While every single character struggles with their fears, it is only when they face those fears that they can succeed. It is only when Karen admits to Matt that she got her brother killed and that she shot Wesley that she’s able to see there are people who still care about her and still believe she’s a good person despite her worst mistakes. Foggy pushes through his fears to run for District Attorney, drumming up support from local law enforcement along the way. Nadeem bravely faces death to redeem himself, dying so that everyone can know the truth about Fisk’s and the FBI. And as Father Lantom dies, using his last breath to ask Matt to “forgive us,” Matt starts to realize that the solution isn’t to let The Devil out, it’s to let other people in. He seems to finally remember what he told Claire way back in season one: “I know you’re afraid, but you can’t give in to the fear. If you do, men like this win.” The Devil of Hell’s Kitchen finally allows himself to truly be Matt Murdock again and tear down the Kingpin’s empire with the help of his friends.

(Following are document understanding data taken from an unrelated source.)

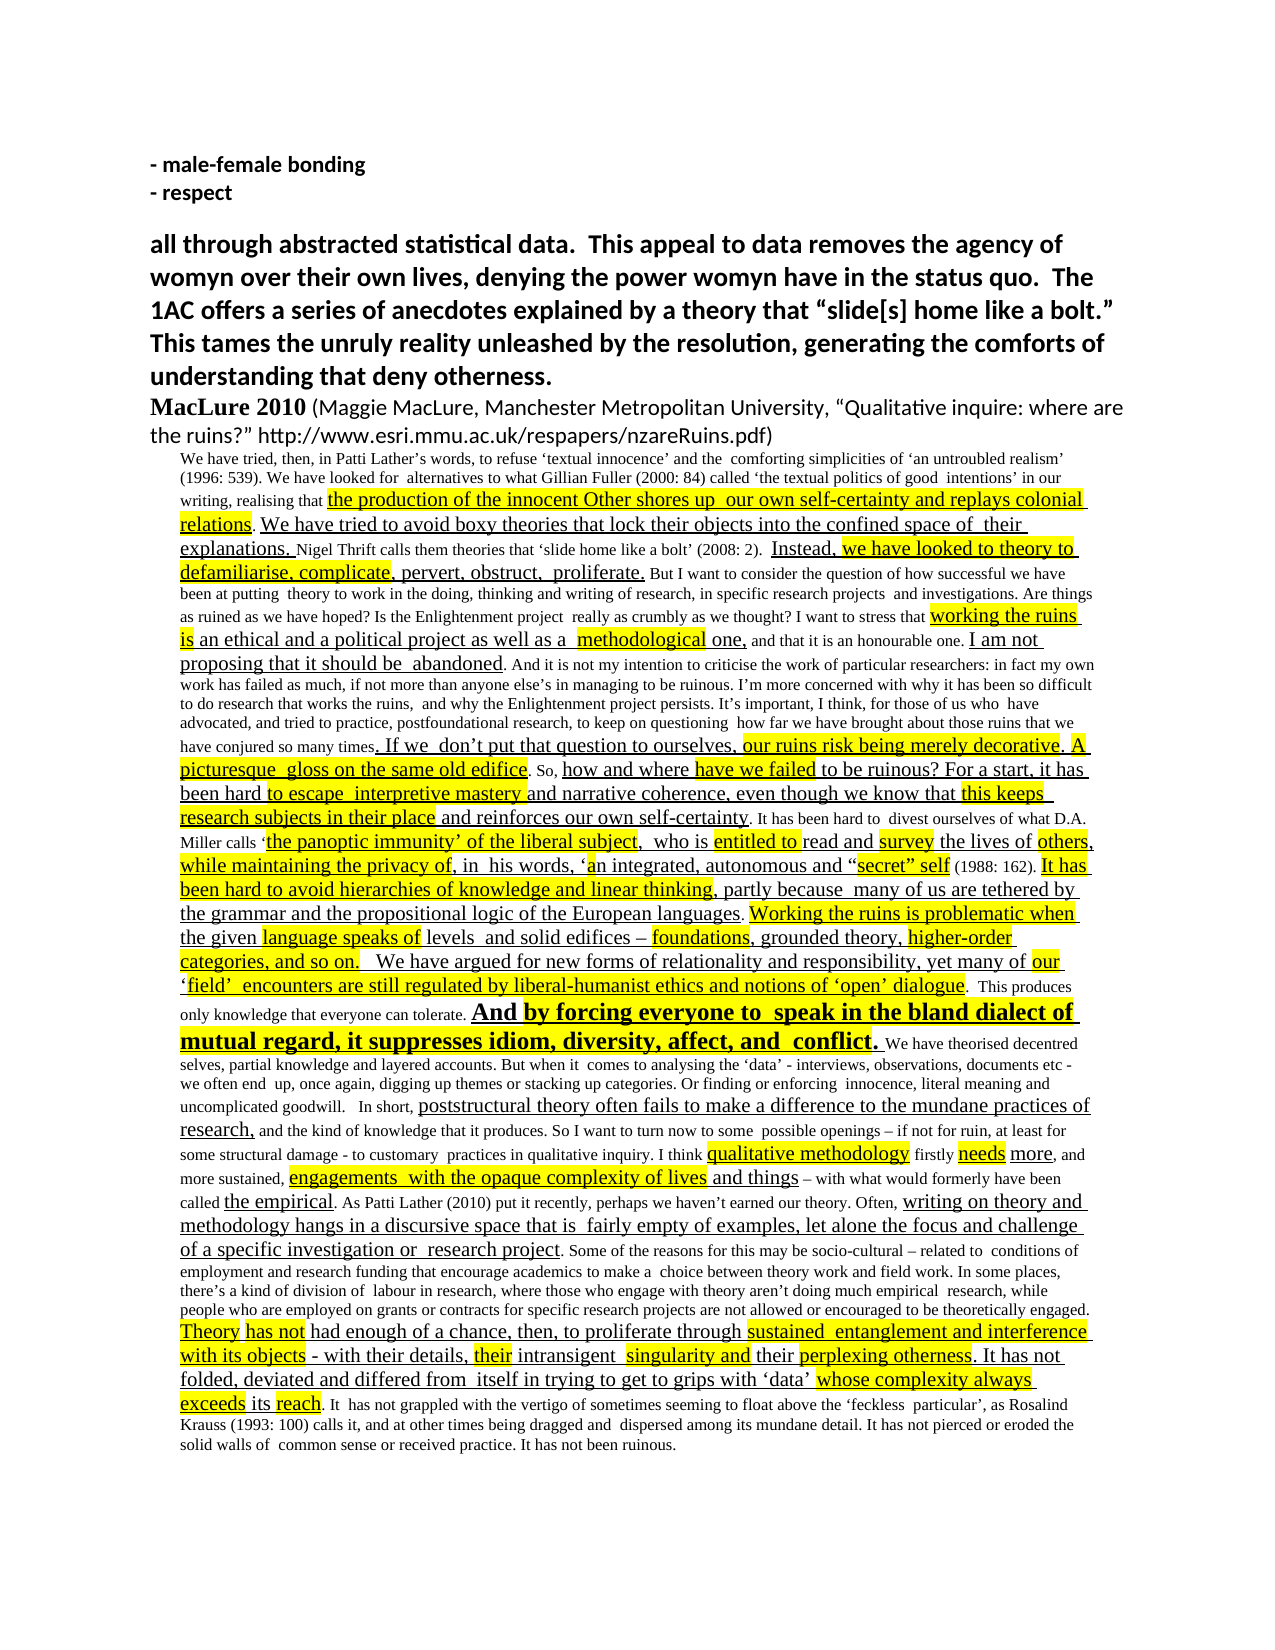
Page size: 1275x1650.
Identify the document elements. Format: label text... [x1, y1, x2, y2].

text MacLure 2010 (Maggie MacLure, Manchester Metropolitan University, “Qualitative inquire: where are the ruins?” http://www.esri.mmu.ac.uk/respapers/nzareRuins.pdf) [150, 392, 1125, 449]
text - respect [150, 178, 1125, 206]
text - male-female bonding [150, 150, 1125, 178]
text We have tried, then, in Patti Lather’s words, to refuse ‘textual innocence’ and the comforting simplicities of ‘an untroubled realism’ (1996: 539). We have looked for alternatives to what Gillian Fuller (2000: 84) called ‘the textual politics of good intentions’ in our writing, realising that the production of the innocent Other shores up our own self-certainty and replays colonial relations. We have tried to avoid boxy theories that lock their objects into the confined space of their explanations. Nigel Thrift calls them theories that ‘slide home like a bolt’ (2008: 2). Instead, we have looked to theory to defamiliarise, complicate, pervert, obstruct, proliferate. But I want to consider the question of how successful we have been at putting theory to work in the doing, thinking and writing of research, in specific research projects and investigations. Are things as ruined as we have hoped? Is the Enlightenment project really as crumbly as we thought? I want to stress that working the ruins is an ethical and a political project as well as a methodological one, and that it is an honourable one. I am not proposing that it should be abandoned. And it is not my intention to criticise the work of particular researchers: in fact my own work has failed as much, if not more than anyone else’s in managing to be ruinous. I’m more concerned with why it has been so difficult to do research that works the ruins, and why the Enlightenment project persists. It’s important, I think, for those of us who have advocated, and tried to practice, postfoundational research, to keep on questioning how far we have brought about those ruins that we have conjured so many times. If we don’t put that question to ourselves, our ruins risk being merely decorative. A picturesque gloss on the same old edifice. So, how and where have we failed to be ruinous? For a start, it has been hard to escape interpretive mastery and narrative coherence, even though we know that this keeps research subjects in their place and reinforces our own self-certainty. It has been hard to divest ourselves of what D.A. Miller calls ‘the panoptic immunity’ of the liberal subject, who is entitled to read and survey the lives of others, while maintaining the privacy of, in his words, ‘an integrated, autonomous and “secret” self (1988: 162). It has been hard to avoid hierarchies of knowledge and linear thinking, partly because many of us are tethered by the grammar and the propositional logic of the European languages. Working the ruins is problematic when the given language speaks of levels and solid edifices – foundations, grounded theory, higher-order categories, and so on. We have argued for new forms of relationality and responsibility, yet many of our ‘field’ encounters are still regulated by liberal-humanist ethics and notions of ‘open’ dialogue. This produces only knowledge that everyone can tolerate. And by forcing everyone to speak in the bland dialect of mutual regard, it suppresses idiom, diversity, affect, and conflict. We have theorised decentred selves, partial knowledge and layered accounts. But when it comes to analysing the ‘data’ - interviews, observations, documents etc - we often end up, once again, digging up themes or stacking up categories. Or finding or enforcing innocence, literal meaning and uncomplicated goodwill. In short, poststructural theory often fails to make a difference to the mundane practices of research, and the kind of knowledge that it produces. So I want to turn now to some possible openings – if not for ruin, at least for some structural damage - to customary practices in qualitative inquiry. I think qualitative methodology firstly needs more, and more sustained, engagements with the opaque complexity of lives and things – with what would formerly have been called the empirical. As Patti Lather (2010) put it recently, perhaps we haven’t earned our theory. Often, writing on theory and methodology hangs in a discursive space that is fairly empty of examples, let alone the focus and challenge of a specific investigation or research project. Some of the reasons for this may be socio-cultural – related to conditions of employment and research funding that encourage academics to make a choice between theory work and field work. In some places, there’s a kind of division of labour in research, where those who engage with theory aren’t doing much empirical research, while people who are employed on grants or contracts for specific research projects are not allowed or encouraged to be theoretically engaged. Theory has not had enough of a chance, then, to proliferate through sustained entanglement and interference with its objects - with their details, their intransigent singularity and their perplexing otherness. It has not folded, deviated and differed from itself in trying to get to grips with ‘data’ whose complexity always exceeds its reach. It has not grappled with the vertigo of sometimes seeming to float above the ‘feckless particular’, as Rosalind Krauss (1993: 100) calls it, and at other times being dragged and dispersed among its mundane detail. It has not pierced or eroded the solid walls of common sense or received practice. It has not been ruinous. [180, 449, 1095, 1453]
subtitle all through abstracted statistical data. This appeal to data removes the agency of womyn over their own lives, denying the power womyn have in the status quo. The 1AC offers a series of anecdotes explained by a theory that “slide[s] home like a bolt.” This tames the unruly reality unleashed by the resolution, generating the comforts of understanding that deny otherness. [150, 227, 1125, 392]
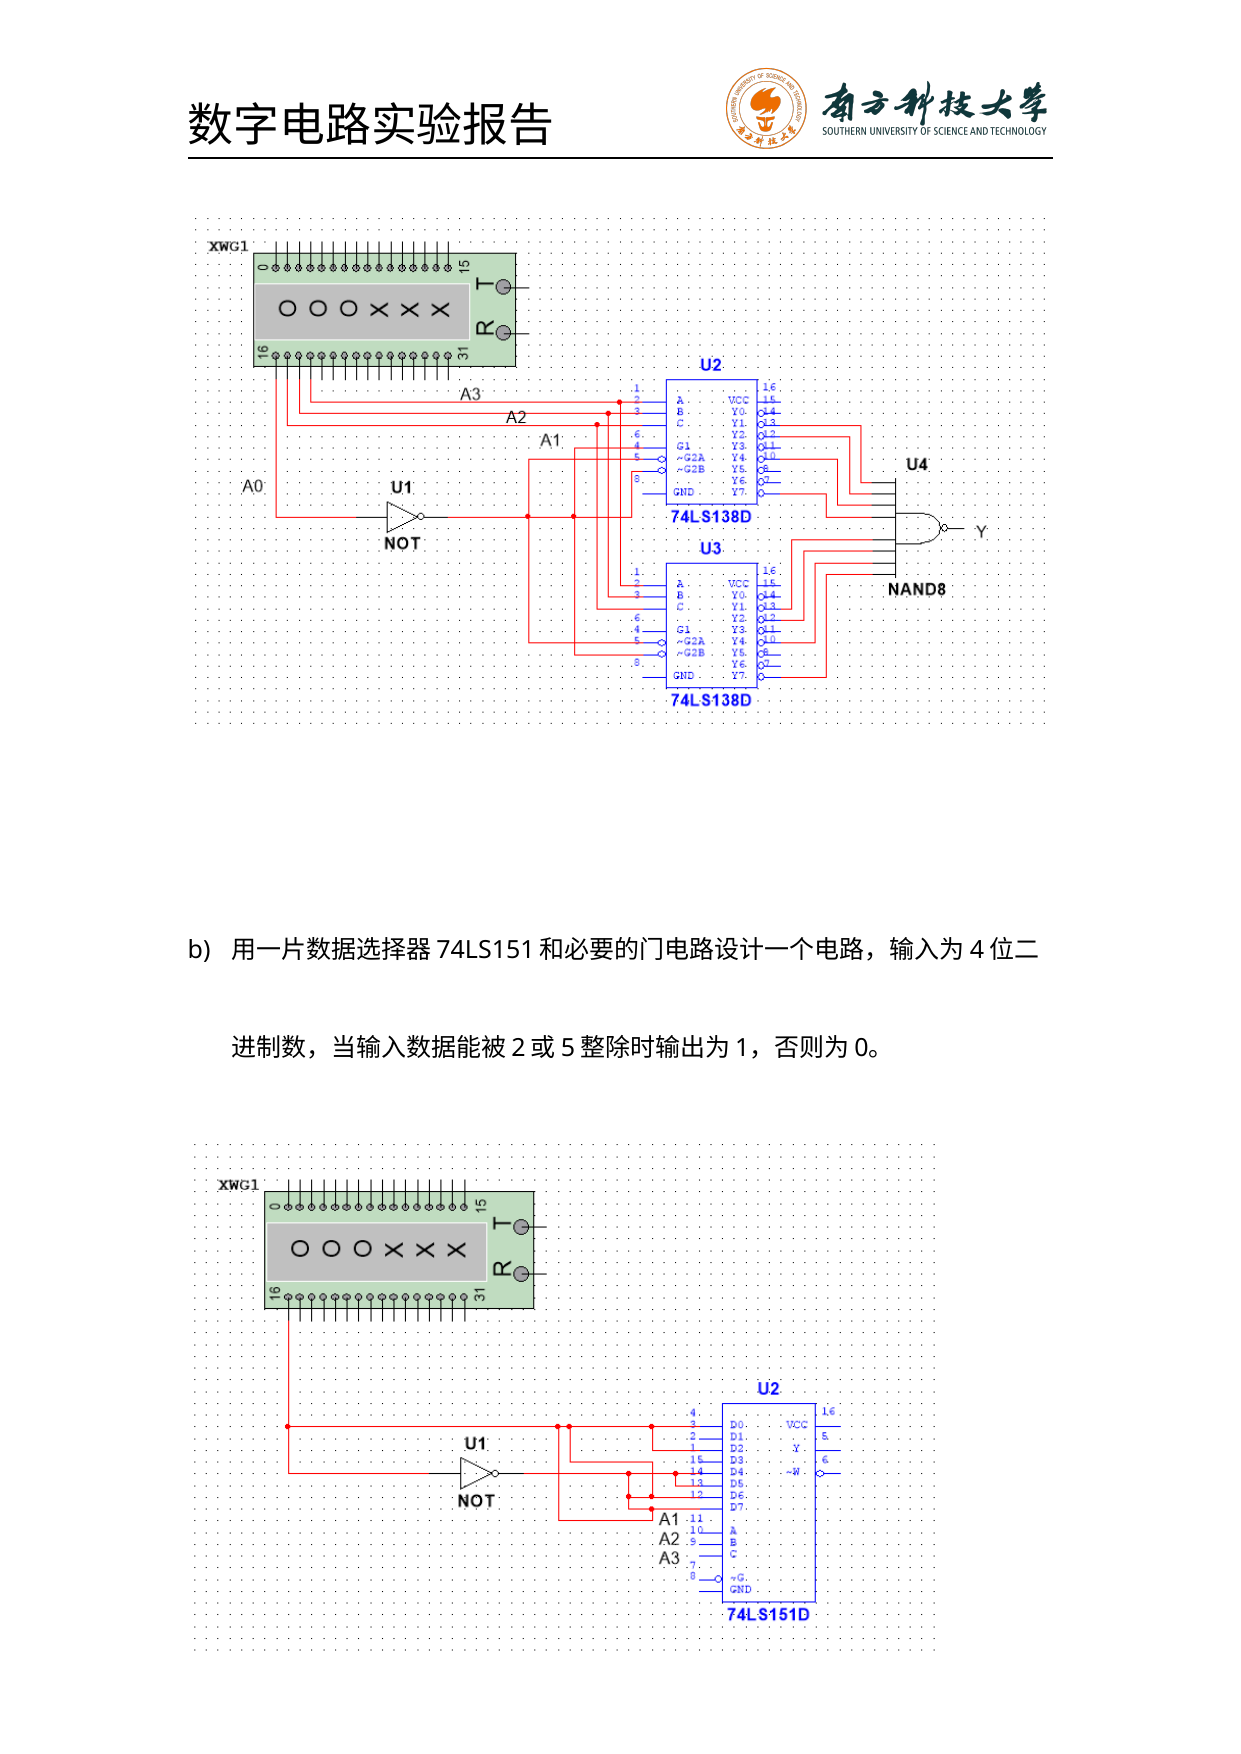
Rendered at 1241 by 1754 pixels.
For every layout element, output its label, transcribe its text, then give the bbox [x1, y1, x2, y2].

The only thing without fear in the entire production is the creative team. I applaud them for giving us a backstory for Karen that was truly terrible, rather than a cop out story of misplaced guilt where she felt bad for doing something heroic. I cannot thank them enough for avoiding turning Nadeem into a cliché who simply broke bad for money. Daredevil season three is one of the most incredible superhero stories ever told, because rather than being driven by CGI battles, indulgent cameos, and spectacle it explores the fears of broken people who we can relate to. Beyond the masks and heightened senses, the world feels grounded as it tells the story of the corrupt and powerful using our fears against us. Not only does this show need to return, every member of the creative team needs to come back with it.